According to the opinion piece on religion and politics, whom did Cardinal Cormac Murphy-O'Connor suggest Catholics should vote for?

Quoted passage:
----
Since the election of the US neocons and the day Islamicist Stalinists shattered the twin towers, God has become a big-time player in international and domestic politics. He has been enlisted by all sides, and his representatives on Earth - the bishops, mullahs, rabbis and priests - are now arrogantly intervening in elections, institutions and policies. Religious leaders have more or less demolished the secularist spirit of America and are now poised to do the same in the UK. They have never had it so good.

Last week, Cardinal Cormac Murphy-O'Connor suggested that Catholics should vote for Michael Howard because the Tory leader expressed reservations about the current time limit on legal abortions. The Cardinal is convinced that Howard, if elected, would rescind legal abortions altogether, which is what all good Catholics apparently want. Then, quick as pigeons swooping to food scraps, Jonathan Sacks, the Chief Rabbi, and Iqbal Sacranie, the voice of the Muslim Council of Britain, both added their bit, agreeing with the Cardinal that abortion was a faith and politics issue and that it had become too easy for girls and women to rid themselves of unwanted pregnancies. Yesterday, the Archbishop of Canterbury was forced to break his silence and he joined the other pigeons. His weakness does not become him.
----
Information shown:

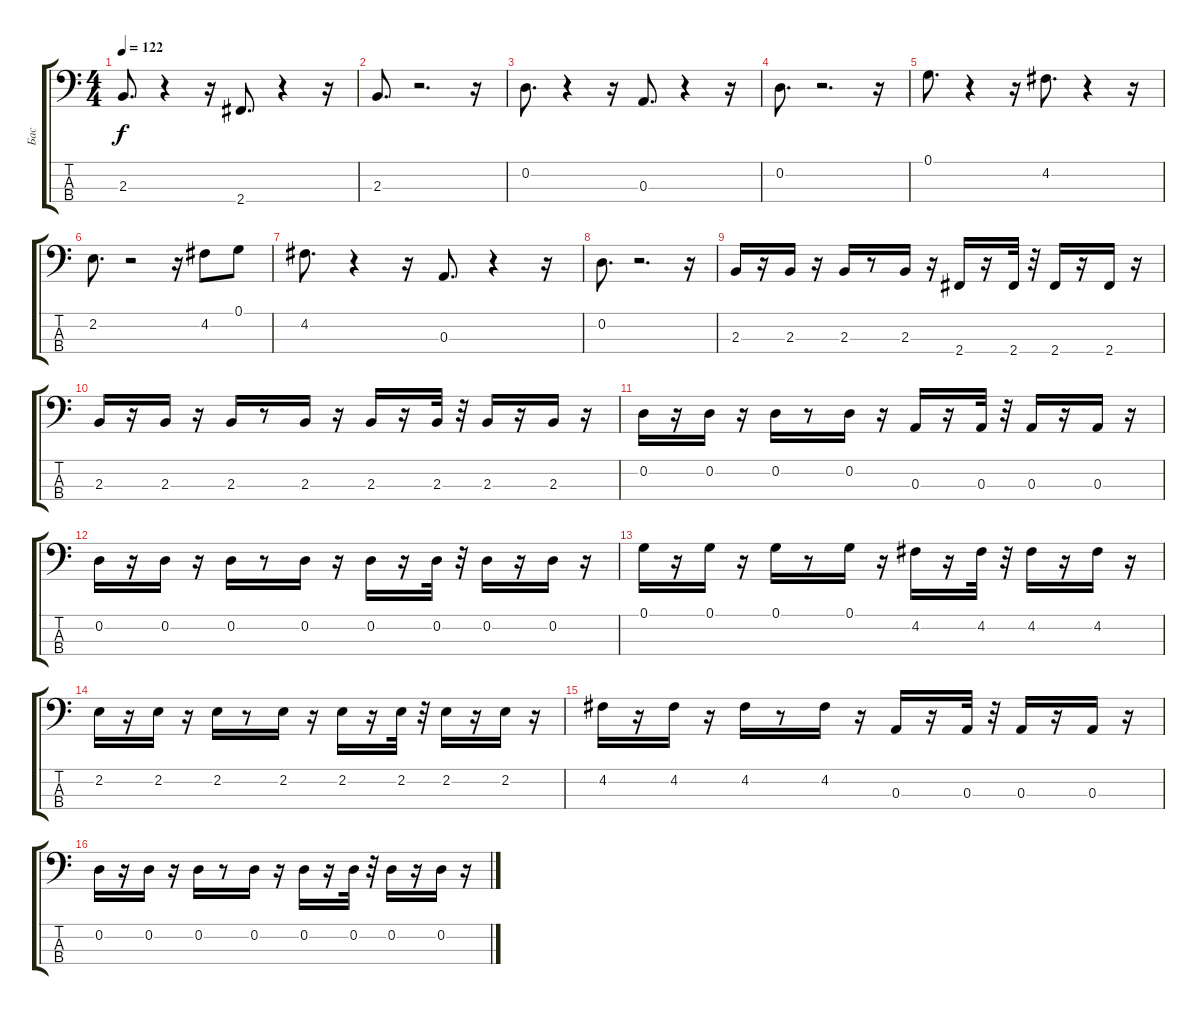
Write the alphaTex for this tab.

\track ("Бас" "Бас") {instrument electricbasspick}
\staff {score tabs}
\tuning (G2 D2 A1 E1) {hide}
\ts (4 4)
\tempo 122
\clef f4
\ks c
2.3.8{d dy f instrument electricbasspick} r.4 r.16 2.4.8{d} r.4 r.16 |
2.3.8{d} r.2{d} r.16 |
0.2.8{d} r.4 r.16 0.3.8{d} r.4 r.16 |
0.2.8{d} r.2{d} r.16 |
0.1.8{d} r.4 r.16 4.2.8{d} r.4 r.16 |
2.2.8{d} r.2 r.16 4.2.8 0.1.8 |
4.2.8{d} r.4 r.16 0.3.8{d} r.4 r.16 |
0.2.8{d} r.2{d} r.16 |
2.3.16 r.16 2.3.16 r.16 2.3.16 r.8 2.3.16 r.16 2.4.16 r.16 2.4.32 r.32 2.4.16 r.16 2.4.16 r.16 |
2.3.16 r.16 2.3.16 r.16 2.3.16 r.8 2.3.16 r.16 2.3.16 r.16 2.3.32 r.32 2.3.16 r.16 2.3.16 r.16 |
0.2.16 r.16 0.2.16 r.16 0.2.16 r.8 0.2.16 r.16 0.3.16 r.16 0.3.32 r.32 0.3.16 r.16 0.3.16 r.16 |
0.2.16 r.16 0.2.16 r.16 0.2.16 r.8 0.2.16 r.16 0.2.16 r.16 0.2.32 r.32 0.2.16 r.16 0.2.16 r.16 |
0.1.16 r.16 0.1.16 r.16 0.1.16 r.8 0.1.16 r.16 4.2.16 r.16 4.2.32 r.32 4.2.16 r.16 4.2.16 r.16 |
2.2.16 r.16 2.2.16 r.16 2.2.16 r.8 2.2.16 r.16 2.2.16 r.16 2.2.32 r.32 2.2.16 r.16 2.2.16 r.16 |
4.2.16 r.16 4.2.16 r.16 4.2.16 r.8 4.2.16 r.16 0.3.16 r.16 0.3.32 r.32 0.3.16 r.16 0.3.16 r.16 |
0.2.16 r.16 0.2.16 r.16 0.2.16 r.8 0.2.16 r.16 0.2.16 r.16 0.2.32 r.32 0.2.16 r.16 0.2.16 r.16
----
Correct answer:
Michael Howard, the Tory leader.